Why Muon Outperforms Adam: A Curvature Perspective
Title: Decoding Muon’s Edge Over Adam: Insights from a Curvature Lens
Abstract
While Muon has been observed to double the training efficiency of Adam in large language model development, the underlying geometric mechanisms responsible for this performance gap have remained elusive. This study initiates an effort to clarify Muon’s superiority over Adam by examining the problem through the lens of curvature.
First, we utilize a second-order Taylor approximation to map the training landscape. Our analysis reveals that Muon secures a greater reduction in loss per step compared to Adam when validation loss is held constant. Although both optimizers deliver similar first-order improvements, Muon consistently suffers from a reduced second-order curvature penalty.
Next, we dissect this curvature penalty into two components: the squared norm of the update and Normalized Directional Sharpness (NDS). Our findings indicate that the update norms for Muon and Adam are similar; consequently, Muon’s reduced curvature penalty stems from its lower NDS rather than a difference in update magnitude.

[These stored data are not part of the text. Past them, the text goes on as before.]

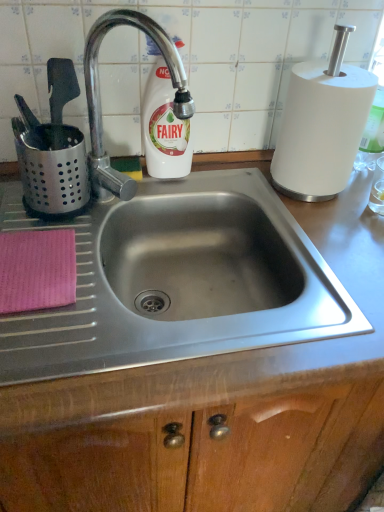
I want to click on vacant space in front of white glossy bottle at upper center, so click(x=130, y=199).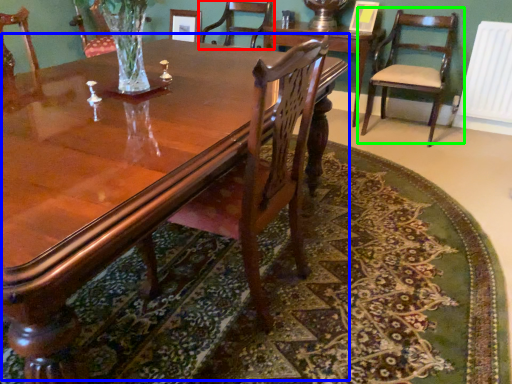
Question: Which object is the farthest from chair (highlighted by a red box)? Choose among these: coffee table (highlighted by a blue box) or chair (highlighted by a green box).

Choices:
 (A) coffee table
 (B) chair

Answer: (A)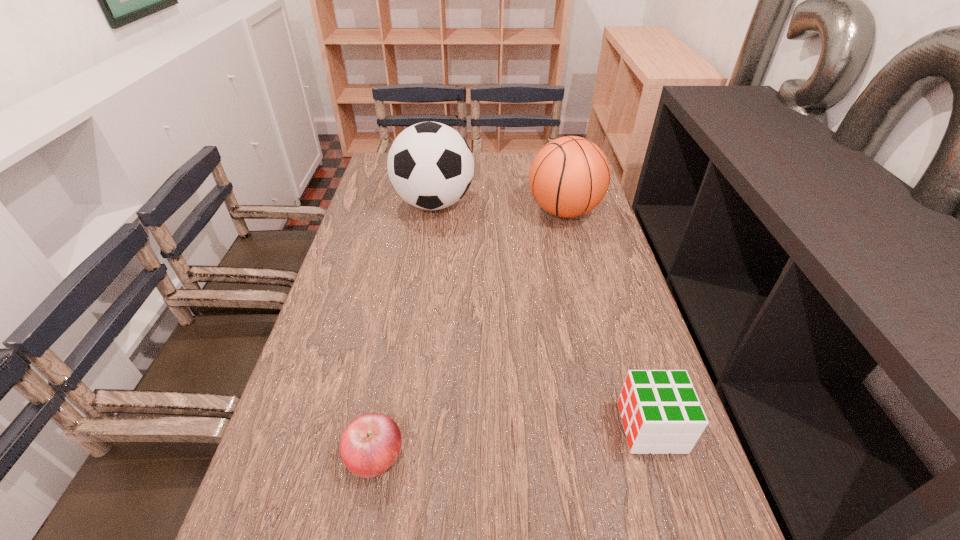
Find the location of `vacant area that lies between the cube and the soccer ball`. vacant area that lies between the cube and the soccer ball is located at coordinates (542, 315).

Image resolution: width=960 pixels, height=540 pixels. I want to click on vacant point located between the cube and the basketball, so click(608, 319).

This screenshot has width=960, height=540. I want to click on unoccupied area between the basketball and the soccer ball, so click(x=499, y=207).

At what (x,y) coordinates should I click in order to perform the action: click on free space between the basketball and the cube. Please return your answer as a coordinate pair (x, y). This screenshot has width=960, height=540. Looking at the image, I should click on (608, 319).

Find the location of a particular element. The height and width of the screenshot is (540, 960). vacant area that lies between the soccer ball and the apple is located at coordinates (404, 329).

Find the location of a particular element. This screenshot has height=540, width=960. empty space that is in between the soccer ball and the basketball is located at coordinates (499, 207).

This screenshot has height=540, width=960. In order to click on free space between the soccer ball and the basketball in this screenshot , I will do `click(499, 207)`.

Identify the location of object that stands as the second closest to the soccer ball. The height and width of the screenshot is (540, 960). (370, 444).

Find the location of `object that stands as the closest to the basketball`. object that stands as the closest to the basketball is located at coordinates (430, 165).

Find the location of a particular element. The height and width of the screenshot is (540, 960). blank space that satisfies the following two spatial constraints: 1. on the front side of the soccer ball; 2. on the left side of the basketball is located at coordinates (433, 211).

We further investigate how model architecture and training data influence Muon’s NDS benefit. By employing Zipf-Probabilistic Context-Free Grammar (PCFG) data with controlled levels of imbalance, we demonstrate that data imbalance enhances Muon’s NDS advantage relative to Adam. Additionally, a decomposition of layers reveals that during the intermediate and final phases of training, Muon’s lower NDS is primarily maintained by reduced within-layer curvature.

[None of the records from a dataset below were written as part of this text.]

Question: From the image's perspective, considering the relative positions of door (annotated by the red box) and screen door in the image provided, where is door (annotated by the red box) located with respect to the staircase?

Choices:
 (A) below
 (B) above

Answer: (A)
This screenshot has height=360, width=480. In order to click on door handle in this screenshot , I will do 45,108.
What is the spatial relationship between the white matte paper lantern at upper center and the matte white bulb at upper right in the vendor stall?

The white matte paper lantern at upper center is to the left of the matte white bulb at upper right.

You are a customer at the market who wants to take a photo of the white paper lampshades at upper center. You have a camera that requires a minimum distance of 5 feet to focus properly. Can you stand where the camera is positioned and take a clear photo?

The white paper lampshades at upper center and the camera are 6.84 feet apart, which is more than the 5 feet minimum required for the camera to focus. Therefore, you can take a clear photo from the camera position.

Supplementing these empirical results, we analyze stylized quadratic problems characterized by heterogeneous curvature and gradients aligned with high-curvature modes. We prove that Muon achieves a lower average NDS than Gradient Descent (GD) by distributing update energy across different curvature groups. When curvature heterogeneity is pronounced, this strategy also results in a lower local quadratic loss after an equivalent number of iterations.